Abstract
Problem: Why did Arcanum ship with both real-time and turn-based combat, and why were neither mode properly balanced?
Approach: Tim Cain recounts the development history β from the original turn-based-only vision through Sierra's insistence on multiplayer (and therefore real-time), to the decision to ship both modes.
Findings: The dual-mode approach was a mistake. Neither mode was adequately balanced, and many promising turn-based ideas were left unexplored due to scope and team size. Tim believes turn-based RPG combat is an under-explored design space with significant untapped potential.
Key insight: Trying to support both real-time and turn-based combat without fully committing to either results in neither being good β pick one and balance for it.
The Original Vision: Turn-Based Only
Going back to 1998, when Arcanum was first specced out (before talking to Sierra), the team planned a purely turn-based game. Coming off Fallout, they understood turn-based design well. Tim particularly valued turn-based for one reason: area-of-effect spells. In real-time isometric games like Baldur's Gate, trying to cast a fireball while characters moved around was maddening β targets would move out of the area, companions would move in, and the result was unpredictable chaos.
Sierra's Multiplayer Mandate
When Sierra got involved, they insisted on multiplayer. Their argument was that single-player RPGs without a multiplayer component wouldn't sell well. Multiplayer meant the game needed real-time combat, and Sierra's preference was to make the entire game real-time.
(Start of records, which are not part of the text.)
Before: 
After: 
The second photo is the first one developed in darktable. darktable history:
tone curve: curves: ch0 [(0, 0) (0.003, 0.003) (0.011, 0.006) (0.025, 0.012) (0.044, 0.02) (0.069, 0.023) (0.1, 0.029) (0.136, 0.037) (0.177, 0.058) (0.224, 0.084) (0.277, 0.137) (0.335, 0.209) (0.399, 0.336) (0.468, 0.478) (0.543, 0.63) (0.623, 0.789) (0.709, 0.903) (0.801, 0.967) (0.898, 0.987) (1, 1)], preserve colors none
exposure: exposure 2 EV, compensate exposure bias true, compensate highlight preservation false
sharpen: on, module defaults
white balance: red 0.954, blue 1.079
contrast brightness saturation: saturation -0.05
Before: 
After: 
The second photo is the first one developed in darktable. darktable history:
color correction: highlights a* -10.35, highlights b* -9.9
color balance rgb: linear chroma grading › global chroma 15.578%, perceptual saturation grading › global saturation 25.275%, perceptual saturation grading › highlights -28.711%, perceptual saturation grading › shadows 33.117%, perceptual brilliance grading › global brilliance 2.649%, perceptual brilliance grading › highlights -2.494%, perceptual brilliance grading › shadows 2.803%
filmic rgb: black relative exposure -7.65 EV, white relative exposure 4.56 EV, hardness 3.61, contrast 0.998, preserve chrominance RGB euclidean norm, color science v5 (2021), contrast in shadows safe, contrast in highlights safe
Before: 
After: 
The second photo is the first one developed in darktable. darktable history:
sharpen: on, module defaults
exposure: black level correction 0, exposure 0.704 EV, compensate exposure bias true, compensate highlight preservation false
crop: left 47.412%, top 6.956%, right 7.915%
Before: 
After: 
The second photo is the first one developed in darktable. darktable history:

The Compromise That Satisfied No One
Tim admits what he should have done was one of two things:
- His preference: Drop multiplayer and real-time entirely, go pure turn-based
- The pragmatic choice: Drop turn-based entirely, go pure real-time and balance for it
Instead, they kept both modes. Tim thought he could make it work. He was wrong.
The team tried to balance both modes through a shared system β action points for turn-based were used to calculate animation and attack speeds for real-time. They assumed this would create parity. It did not. What shipped was unbalanced for both modes.
Fast Turn-Based Mode
A third mode, "fast turn-based," was added partly to convince Sierra that turn-based could feel snappy. It skipped animations entirely β clicks resolved instantly, damage numbers flew off, and turns processed rapidly. This was Tim's attempt to show turn-based didn't have to feel slow.
Why It Went Wrong
The root cause was scope. Arcanum had too many features for a dozen-person team to code, debug, and balance in a reasonable timeframe. Tim acknowledges that while players loved features like newspapers, some things should have been cut to allow proper balancing of core systems.
Unexplored Turn-Based Ideas
Tim had numerous turn-based mechanics he never got to implement. Several stood out:
Collapsed Enemy Turns
When enemies had consecutive turns in initiative order, collapse them so all enemies act simultaneously. Taking it further: give one initiative roll to all enemies. Combat would alternate β your party members go (in initiative order), then all enemies go, then back to your party. Tim experimented with this later and found the pros and cons balanced out nicely.
Separate Movement and Action Pools
Split action points into two separate pools: movement points and combat action points. Each round would have two phases:
- Movement phase: Everyone moves in initiative order
- Action phase: Everyone performs non-movement actions (attacks, spells, potions) in initiative order
Reversed Action Initiative
A variant where movement happens in normal initiative order, but actions resolve in reverse initiative order. Fast characters move first but attack last; slow characters move last but attack immediately. This created interesting tactical dynamics β a ranged character could step away from an approaching melee enemy, fire their ranged attack, and the melee attacker wouldn't be adjacent to strike back. It gave meaningful advantages and disadvantages to high initiative.
Double Initiative Rolls
Everyone rolls initiative for the movement phase, then rolls again separately for the action phase. Bonuses apply to both rolls but guarantee nothing. A slow, low-agility character might roll well and act first in either phase β unlikely, but possible. Tim loved this for the same reason he loved critical hits: it introduced meaningful randomness that could turn a losing battle around or humble an overconfident player.
Real-Time With Pause Doesn't Solve the Problem
Tim notes that when players pushed back against fully real-time RPGs, the industry responded with "real-time with pause." For him, this solved nothing. His core issue wasn't that combat moved too fast β it was that area-of-effect abilities are fundamentally incompatible with moving targets. Pausing doesn't fix that; turn-based does.
Turn-Based Combat Is Under-Explored
Tim's central thesis: turn-based RPG combat has barely been mined for interesting mechanics. The industry rushed to real-time, then to first-person perspectives, leaving turn-based behind. He believes there's enormous untapped design space β particularly in the indie scene, which he suspects may already be experimenting with novel turn-based systems.
He expressed genuine enthusiasm for seeing more innovation in this space, and invited viewers to share examples of turn-based RPGs with unusual combat mechanics.